= Injunctive mood =

Grammatical mood in Sanskrit

The injunctive mood was a grammatical mood in Sanskrit that was characterized by secondary endings but no augment, and usually looked like an augmentless aorist or imperfect. It typically stood in a main clause and had a subjunctive or imperative meaning; for example, it could indicate intention, e.g. RV 1.32.1 índrasya nú vīryā̀ṇi prá vocam "Indra's heroic deeds will/shall I now declaim". It was obligatory for use in prohibitions, where it follows mā́. In later Classical Sanskrit, only the use after mā remained (there are no accents in Classical Sanskrit).

Ancient Greek has words that are formally similar to the Sanskrit injunctive mood, consisting of aorist and imperfect forms lacking the augment. These are normally used in Homer and other epic poetry (see Homeric Greek).

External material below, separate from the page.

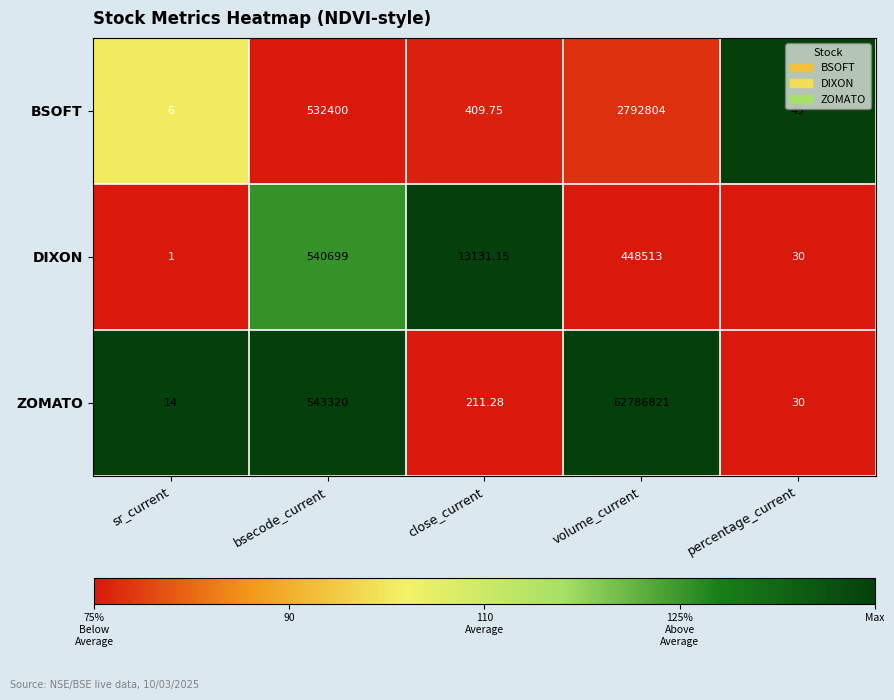

List the series in order of their peak value, lowest first.

DIXON, BSOFT, ZOMATO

It is generally assumed that the augment was originally a separate particle meaning something like "then", added to indicate the past time of a form that was once mostly aspectual, and neutral with respect to tense. Originally, its use appears to have been optional, added as necessary to clear up an otherwise ambiguous expression, similarly to time adverbs in Chinese. Gradually, it fused onto the verb form and became mandatory, but in the early stages of Greek and Sanskrit this change was not yet complete, and hence augmentless forms existed side-by-side with augmented forms. The modal semantics of the augmentless forms may then be a later development within Indo-Iranian or Indo-Aryan. It's also possible that the modal semantics developed in the parent language and later developments in Pre-Greek removed them and put back the basic meaning of the aorist and imperative, by analogy.